As part of Operation Wolf, the Safer Neighbourhoods Team will:
- Increase patrols in the area.
- Investigate trends to identify hotspot areas.
- Work with youth clubs and colleges to engage with teenagers in the local area.
- Provide crime prevention leaflets to residents in the local area.
- Work with local retailers to identify stolen items.
- Reinforce use of stop and search powers in the area.
- Highlight measures like CCTV, etc, in hotspot areas.
Sergeant Russell Hodges said:
“Operation Wolf will provide reassurance to residents across the Test Valley district that we have a plan to combat rural acquisitive crime.
“We do not believe that all the incidents are linked and that they are likely to have been carried out by a small number of individuals all working separately.
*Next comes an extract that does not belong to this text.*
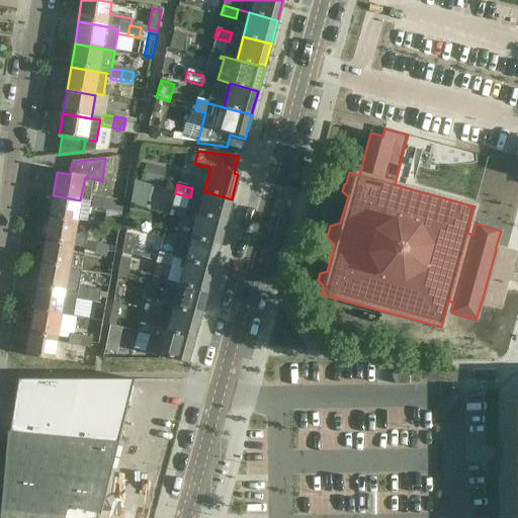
[(175,193),(171,207),(186,211),(197,216),(226,223),(232,199),(203,191),(192,188),(190,197),(175,193)]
We are working hard to prevent and disrupt further crimes through pro-active patrols, the use of intelligence and extra targeted patrols.
“Being the victim of a burglary is extremely distressing and while we’ve worked hard to get offenders off the streets we can’t be complacent. These people bring misery to their own communities and by working together we can continue to make sure our communities are safe places to live. But the public are eyes and ears and information from them can make all the difference.
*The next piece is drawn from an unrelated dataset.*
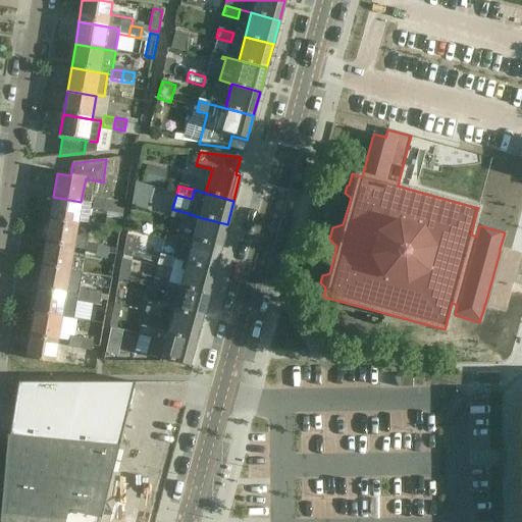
[(81,202),(53,197),(49,220),(76,225),(81,202)]
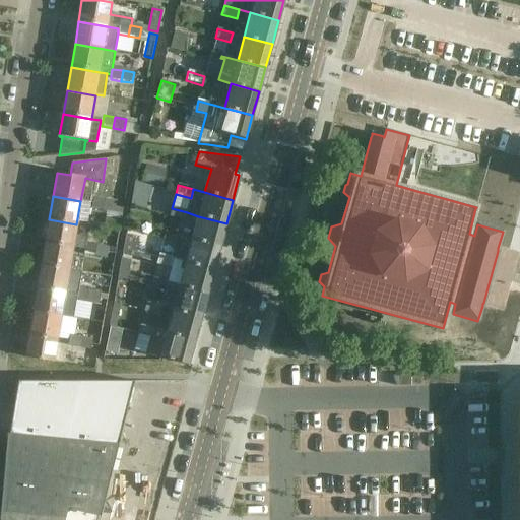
[(90,209),(102,211),(104,199),(92,197),(90,209)]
“Education and providing crime prevention advice is key to tackling this problem quickly, and by increasing patrols in the area I’m confident that this operation will be successful.”
Police are reminding residents to report suspicious activity to police as a crackdown on rural crime across the district. Any suspicious vehicles in neighbourhoods or activity in people’s gardens or property during the day or night should be reported straight away.
The Safer Neighbourhoods team also has the following advice for residents:
- Secure more expensive items (e.g. mowers, bikes) to an anchor point within your shed or garage.
- Mark all items with postcode and record serial numbers. e.g. UV pens or forensic marking kits. Register the details for free on www.immobilise.com
- Ensure garden fences are in good repair between neighbours to prevent unlawful access.
- When leaving your car, close all windows and lock your vehicle.
- Don't leave anything on display in your car.
- Remove sat nav holders and visible sat nav ring marks from windscreens
It's also vital residents report anything suspicious to police straight away so they can investigate. Police can be called on 101, or to report a crime ongoing dial 999.